● Task statement
The lines from the top of the data down to the line with "Endurance athlete and" should be repeated exactly, both ends included.

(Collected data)

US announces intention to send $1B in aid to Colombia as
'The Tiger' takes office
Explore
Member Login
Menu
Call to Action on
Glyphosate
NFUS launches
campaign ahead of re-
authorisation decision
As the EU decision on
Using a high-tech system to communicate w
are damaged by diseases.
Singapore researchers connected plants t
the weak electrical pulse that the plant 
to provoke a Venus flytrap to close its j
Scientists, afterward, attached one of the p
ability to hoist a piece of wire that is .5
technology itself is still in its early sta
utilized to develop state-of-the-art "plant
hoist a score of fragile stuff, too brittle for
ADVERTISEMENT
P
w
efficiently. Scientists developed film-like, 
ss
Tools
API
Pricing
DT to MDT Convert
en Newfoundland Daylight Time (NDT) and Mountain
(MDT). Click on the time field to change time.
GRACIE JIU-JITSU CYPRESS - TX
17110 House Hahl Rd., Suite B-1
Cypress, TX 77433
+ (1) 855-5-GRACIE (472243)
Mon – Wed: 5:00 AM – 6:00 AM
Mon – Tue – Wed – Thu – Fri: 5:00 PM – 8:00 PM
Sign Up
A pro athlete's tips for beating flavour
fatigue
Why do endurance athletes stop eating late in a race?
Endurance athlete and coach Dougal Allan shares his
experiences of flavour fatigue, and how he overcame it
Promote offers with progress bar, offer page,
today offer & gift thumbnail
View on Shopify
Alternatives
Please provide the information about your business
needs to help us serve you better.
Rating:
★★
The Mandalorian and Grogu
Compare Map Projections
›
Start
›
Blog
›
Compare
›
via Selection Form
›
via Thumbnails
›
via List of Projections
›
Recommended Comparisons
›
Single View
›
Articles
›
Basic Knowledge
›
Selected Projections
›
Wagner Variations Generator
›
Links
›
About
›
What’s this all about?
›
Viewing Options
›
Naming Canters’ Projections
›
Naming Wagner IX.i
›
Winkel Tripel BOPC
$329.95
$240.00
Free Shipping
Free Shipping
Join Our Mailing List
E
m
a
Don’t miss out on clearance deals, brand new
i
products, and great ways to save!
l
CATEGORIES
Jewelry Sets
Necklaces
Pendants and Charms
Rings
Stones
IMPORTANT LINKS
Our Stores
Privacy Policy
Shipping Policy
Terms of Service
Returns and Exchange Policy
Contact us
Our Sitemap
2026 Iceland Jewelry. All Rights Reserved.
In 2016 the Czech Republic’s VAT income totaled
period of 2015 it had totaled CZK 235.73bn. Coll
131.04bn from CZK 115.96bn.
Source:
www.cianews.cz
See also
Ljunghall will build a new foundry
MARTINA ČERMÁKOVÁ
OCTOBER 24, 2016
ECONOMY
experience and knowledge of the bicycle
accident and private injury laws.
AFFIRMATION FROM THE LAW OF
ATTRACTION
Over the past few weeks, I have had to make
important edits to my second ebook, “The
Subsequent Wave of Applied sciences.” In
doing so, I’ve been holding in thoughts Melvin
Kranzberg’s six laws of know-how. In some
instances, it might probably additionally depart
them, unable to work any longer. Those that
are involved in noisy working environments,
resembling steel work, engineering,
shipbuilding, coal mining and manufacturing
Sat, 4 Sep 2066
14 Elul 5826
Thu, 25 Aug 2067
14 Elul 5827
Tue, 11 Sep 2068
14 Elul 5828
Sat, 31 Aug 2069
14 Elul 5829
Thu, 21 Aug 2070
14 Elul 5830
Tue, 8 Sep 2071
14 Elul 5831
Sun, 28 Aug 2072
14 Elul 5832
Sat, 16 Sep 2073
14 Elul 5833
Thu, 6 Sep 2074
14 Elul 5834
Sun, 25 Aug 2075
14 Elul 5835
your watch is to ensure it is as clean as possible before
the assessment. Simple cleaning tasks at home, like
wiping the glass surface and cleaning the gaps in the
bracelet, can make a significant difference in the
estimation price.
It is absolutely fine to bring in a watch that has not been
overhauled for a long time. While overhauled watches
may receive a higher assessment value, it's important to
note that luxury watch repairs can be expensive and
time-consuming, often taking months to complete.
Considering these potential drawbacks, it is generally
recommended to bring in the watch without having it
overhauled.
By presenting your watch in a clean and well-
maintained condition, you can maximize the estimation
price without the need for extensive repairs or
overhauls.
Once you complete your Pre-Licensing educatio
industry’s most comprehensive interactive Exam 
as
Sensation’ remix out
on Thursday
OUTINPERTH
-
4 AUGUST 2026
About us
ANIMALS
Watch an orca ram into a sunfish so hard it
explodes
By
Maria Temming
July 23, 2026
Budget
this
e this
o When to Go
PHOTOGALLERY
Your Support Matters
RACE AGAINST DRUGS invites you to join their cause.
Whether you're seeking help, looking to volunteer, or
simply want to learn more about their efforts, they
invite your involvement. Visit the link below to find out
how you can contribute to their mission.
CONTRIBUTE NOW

● Exercise solution
US announces intention to send $1B in aid to Colombia as
'The Tiger' takes office
Explore
Member Login
Menu
Call to Action on
Glyphosate
NFUS launches
campaign ahead of re-
authorisation decision
As the EU decision on
Using a high-tech system to communicate w
are damaged by diseases.
Singapore researchers connected plants t
the weak electrical pulse that the plant 
to provoke a Venus flytrap to close its j
Scientists, afterward, attached one of the p
ability to hoist a piece of wire that is .5
technology itself is still in its early sta
utilized to develop state-of-the-art "plant
hoist a score of fragile stuff, too brittle for
ADVERTISEMENT
P
w
efficiently. Scientists developed film-like, 
ss
Tools
API
Pricing
DT to MDT Convert
en Newfoundland Daylight Time (NDT) and Mountain
(MDT). Click on the time field to change time.
GRACIE JIU-JITSU CYPRESS - TX
17110 House Hahl Rd., Suite B-1
Cypress, TX 77433
+ (1) 855-5-GRACIE (472243)
Mon – Wed: 5:00 AM – 6:00 AM
Mon – Tue – Wed – Thu – Fri: 5:00 PM – 8:00 PM
Sign Up
A pro athlete's tips for beating flavour
fatigue
Why do endurance athletes stop eating late in a race?
Endurance athlete and coach Dougal Allan shares his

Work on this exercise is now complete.